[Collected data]
_ _ _ _ _ _ _
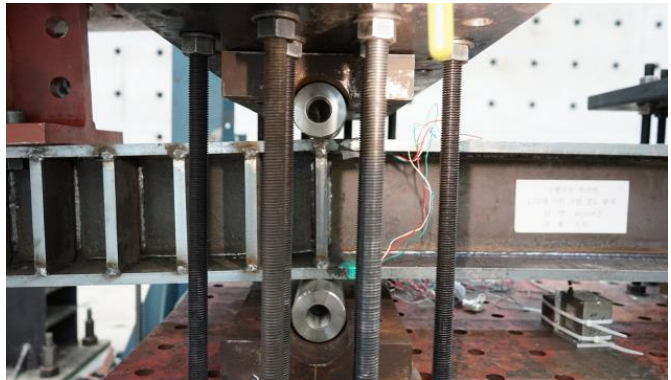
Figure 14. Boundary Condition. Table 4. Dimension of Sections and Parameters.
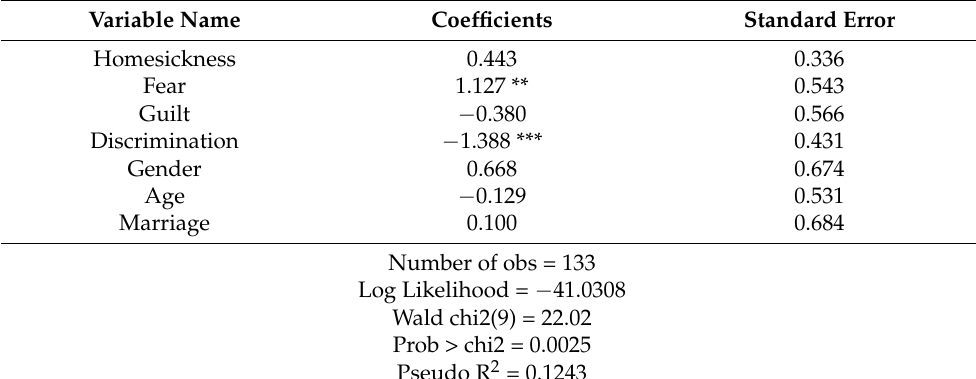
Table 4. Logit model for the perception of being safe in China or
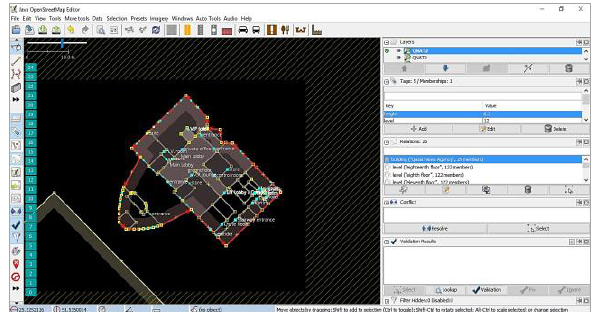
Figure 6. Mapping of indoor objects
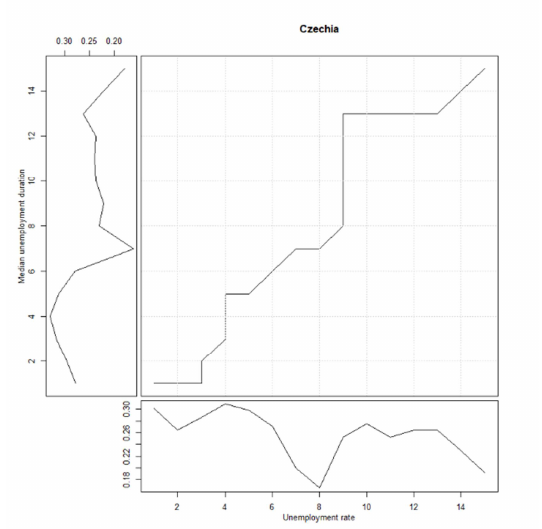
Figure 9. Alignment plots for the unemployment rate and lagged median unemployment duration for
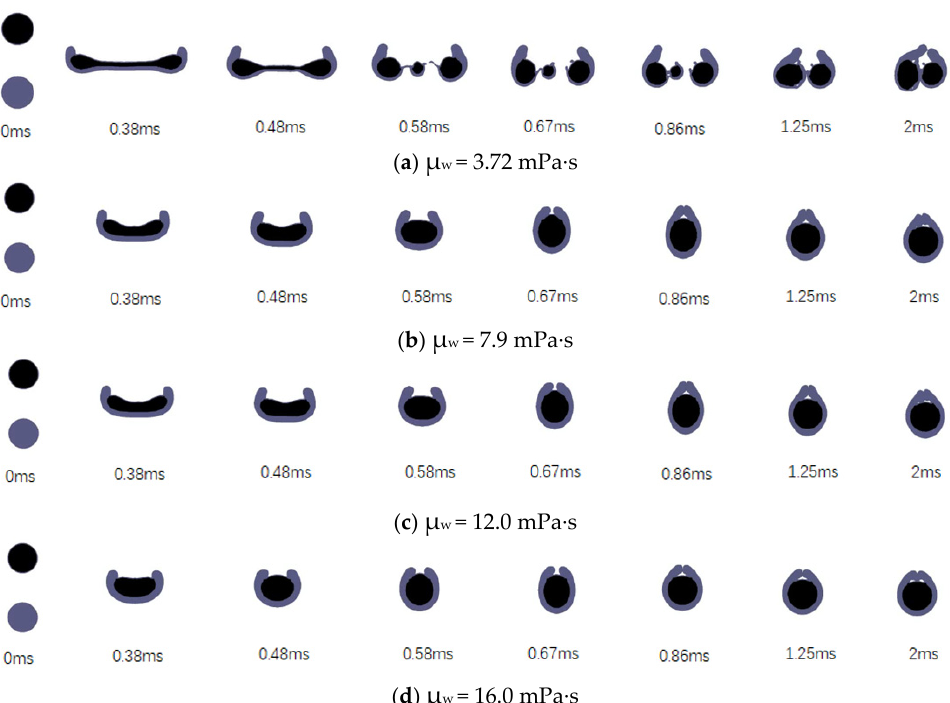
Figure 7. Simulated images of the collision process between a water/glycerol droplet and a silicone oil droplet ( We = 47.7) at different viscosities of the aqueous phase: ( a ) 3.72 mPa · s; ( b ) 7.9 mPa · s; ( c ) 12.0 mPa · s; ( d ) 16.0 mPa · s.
_ _ _ _ _ _ _
YOUR TASK >>
Copy out every line of the records that the string "Figure" appears in.

ANSWER SECTION >>
Figure 14. Boundary Condition. Table 4. Dimension of Sections and Parameters.
Figure 6. Mapping of indoor objects
Figure 9. Alignment plots for the unemployment rate and lagged median unemployment duration for
Figure 7. Simulated images of the collision process between a water/glycerol droplet and a silicone oil droplet ( We = 47.7) at different viscosities of the aqueous phase: ( a ) 3.72 mPa · s; ( b ) 7.9 mPa · s; ( c ) 12.0 mPa · s; ( d ) 16.0 mPa · s.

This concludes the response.